It’s great in the lab, but will it actually work? That’s the million-dollar question perpetually leveled at engineering researchers. For a family of layered nanomaterials, developed and studied at Drexel University — and heralded as the future of energy storage — that answer is now, yes.
For some time, researchers have been working on using two-dimensional materials, atomically thin nanomaterials, as components for faster-charging, longer-lasting batteries and supercapacitors. But the problem with the existing techniques for doing so are that when the thickness of the material layer is increased to about 100 microns — roughly the width of a human hair, which is the industry standard for energy storage devices — the materials lose their functionality.

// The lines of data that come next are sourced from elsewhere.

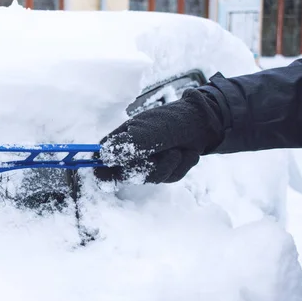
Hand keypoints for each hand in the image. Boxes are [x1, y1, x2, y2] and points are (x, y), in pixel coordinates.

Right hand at [94, 89, 224, 183]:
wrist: (202, 123)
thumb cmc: (171, 120)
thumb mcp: (149, 130)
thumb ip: (127, 145)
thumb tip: (104, 155)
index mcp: (118, 142)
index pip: (99, 162)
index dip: (102, 173)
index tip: (110, 180)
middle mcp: (129, 155)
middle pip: (125, 176)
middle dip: (149, 167)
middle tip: (167, 151)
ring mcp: (145, 165)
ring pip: (150, 179)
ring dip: (170, 164)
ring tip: (178, 149)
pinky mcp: (162, 173)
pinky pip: (168, 178)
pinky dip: (181, 166)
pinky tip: (185, 153)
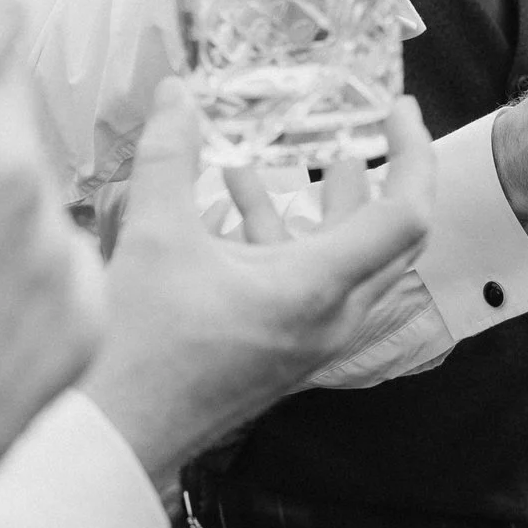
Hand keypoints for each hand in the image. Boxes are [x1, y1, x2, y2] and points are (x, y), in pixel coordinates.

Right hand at [80, 82, 435, 478]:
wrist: (115, 434)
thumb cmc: (138, 348)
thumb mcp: (154, 235)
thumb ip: (168, 155)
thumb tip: (174, 94)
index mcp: (317, 288)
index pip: (404, 215)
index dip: (413, 154)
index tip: (399, 110)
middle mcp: (331, 318)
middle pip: (392, 238)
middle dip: (386, 174)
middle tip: (376, 127)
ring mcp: (311, 338)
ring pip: (349, 260)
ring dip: (333, 204)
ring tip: (314, 152)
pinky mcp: (285, 348)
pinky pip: (310, 282)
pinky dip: (288, 235)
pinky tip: (239, 194)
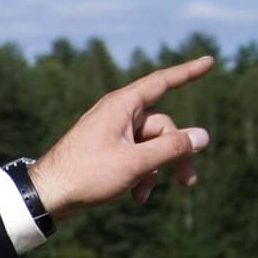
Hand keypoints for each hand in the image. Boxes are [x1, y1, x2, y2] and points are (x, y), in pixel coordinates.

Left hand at [28, 55, 213, 224]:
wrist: (47, 196)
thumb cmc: (87, 175)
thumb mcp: (136, 163)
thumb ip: (172, 148)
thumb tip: (203, 136)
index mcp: (121, 106)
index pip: (162, 82)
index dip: (188, 72)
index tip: (210, 61)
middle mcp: (117, 114)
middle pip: (162, 126)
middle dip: (175, 154)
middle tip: (188, 182)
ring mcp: (111, 132)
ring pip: (150, 145)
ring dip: (154, 170)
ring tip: (144, 195)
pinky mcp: (106, 149)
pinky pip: (135, 155)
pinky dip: (140, 173)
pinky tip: (136, 196)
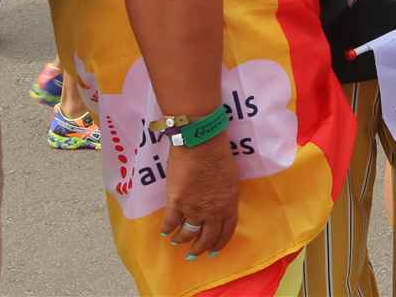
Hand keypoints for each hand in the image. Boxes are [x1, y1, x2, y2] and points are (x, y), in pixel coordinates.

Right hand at [160, 139, 239, 258]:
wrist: (200, 142)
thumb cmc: (218, 153)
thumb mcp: (230, 178)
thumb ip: (225, 195)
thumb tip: (218, 204)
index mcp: (229, 204)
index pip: (226, 231)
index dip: (219, 243)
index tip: (213, 250)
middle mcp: (213, 211)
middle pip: (207, 237)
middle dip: (200, 248)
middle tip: (194, 254)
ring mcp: (194, 208)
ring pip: (188, 233)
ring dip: (182, 240)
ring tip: (177, 242)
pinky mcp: (177, 202)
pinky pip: (170, 222)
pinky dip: (167, 229)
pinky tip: (165, 231)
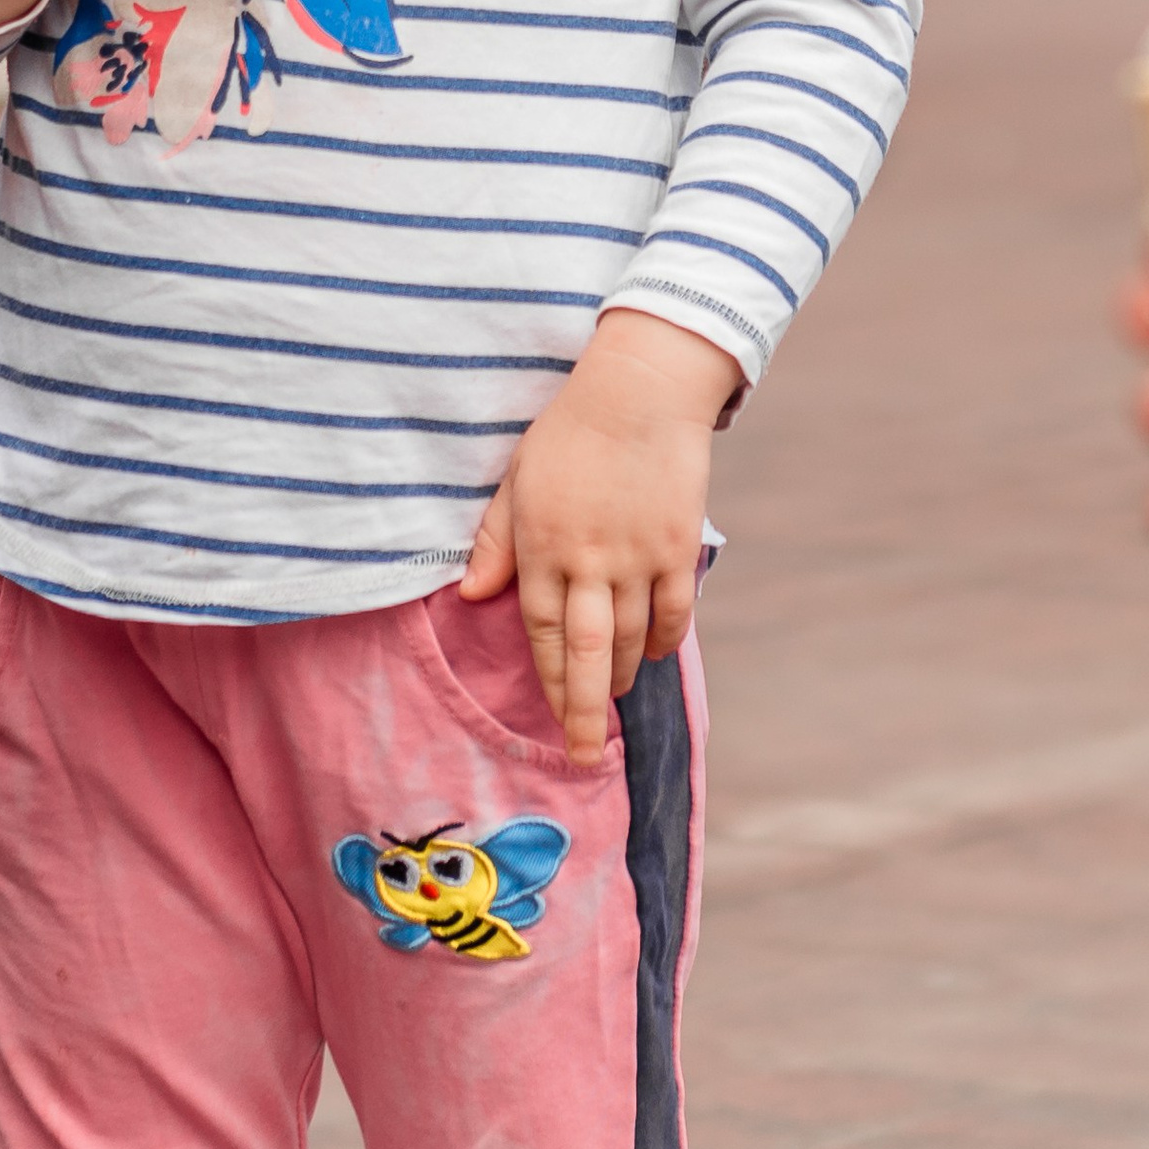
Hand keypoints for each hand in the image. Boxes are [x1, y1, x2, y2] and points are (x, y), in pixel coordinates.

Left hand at [460, 310, 741, 760]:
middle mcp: (588, 562)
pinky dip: (665, 638)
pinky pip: (673, 609)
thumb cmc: (571, 430)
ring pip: (629, 638)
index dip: (548, 679)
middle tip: (584, 759)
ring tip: (615, 700)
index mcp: (542, 547)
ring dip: (621, 676)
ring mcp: (636, 557)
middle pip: (586, 655)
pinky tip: (655, 654)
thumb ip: (496, 539)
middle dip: (582, 713)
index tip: (551, 717)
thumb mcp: (517, 478)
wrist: (641, 389)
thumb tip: (472, 594)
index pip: (542, 632)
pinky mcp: (675, 545)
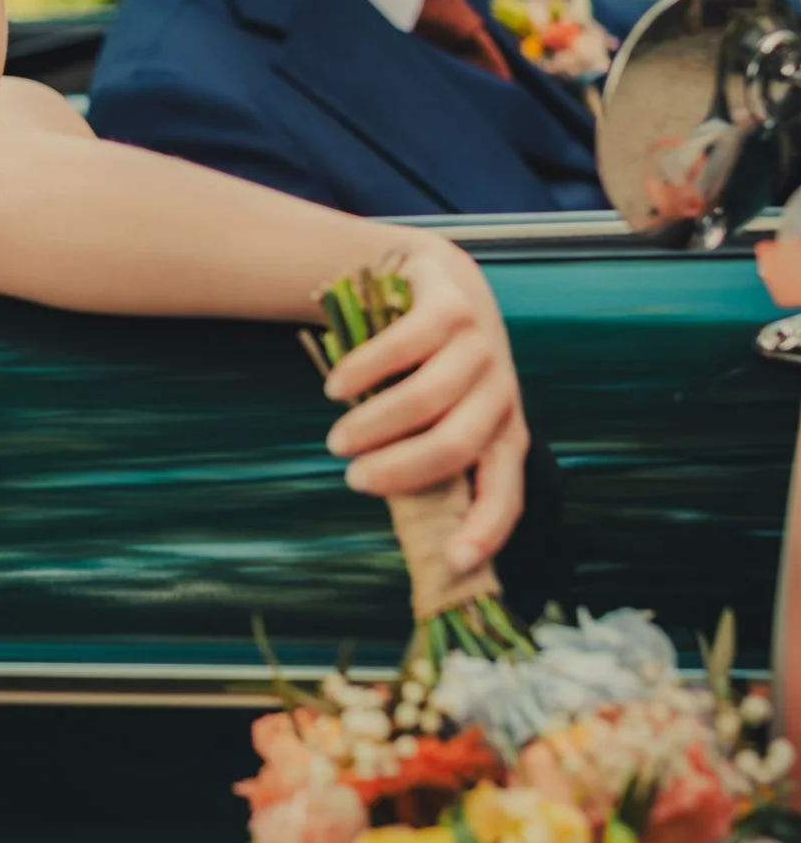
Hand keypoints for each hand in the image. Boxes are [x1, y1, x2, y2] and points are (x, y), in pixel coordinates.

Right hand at [322, 237, 526, 575]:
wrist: (439, 280)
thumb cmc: (431, 368)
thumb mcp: (441, 415)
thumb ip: (427, 456)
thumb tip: (403, 519)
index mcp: (505, 433)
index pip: (506, 492)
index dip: (485, 531)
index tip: (452, 562)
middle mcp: (502, 392)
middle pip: (454, 445)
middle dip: (397, 470)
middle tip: (353, 478)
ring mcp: (479, 346)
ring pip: (425, 399)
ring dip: (372, 425)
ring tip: (338, 439)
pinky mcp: (449, 306)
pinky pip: (402, 346)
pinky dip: (362, 372)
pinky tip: (336, 387)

Recently published research from Drexel and the University of Pennsylvania, shows a new technique for manipulating two-dimensional materials that allows them to be shaped into films of a practically usable thickness, while maintaining the properties that make them exceptional candidates for use in supercapacitor electrodes.
The study, published in the journal Nature, focuses on using soft materials — similar to those in the liquid crystal displays of phones and televisions — as a guide for self-assembly of MXene sheets. MXenes, are a class of nanomaterials discovered at Drexel in 2011, that are particularly well-suited for energy storage.
“Our method relies on a marriage between soft material assembly and functional 2-D nanomaterials,” said Yury Gogotsi, PhD, Distinguished University and Bach professor in Drexel’s College of Engineering, who was a co-author of the research. “The resulting electrode films show rapid ion transport, outstanding rate handling, and charge storage equal to or exceeding commercial carbon electrodes.”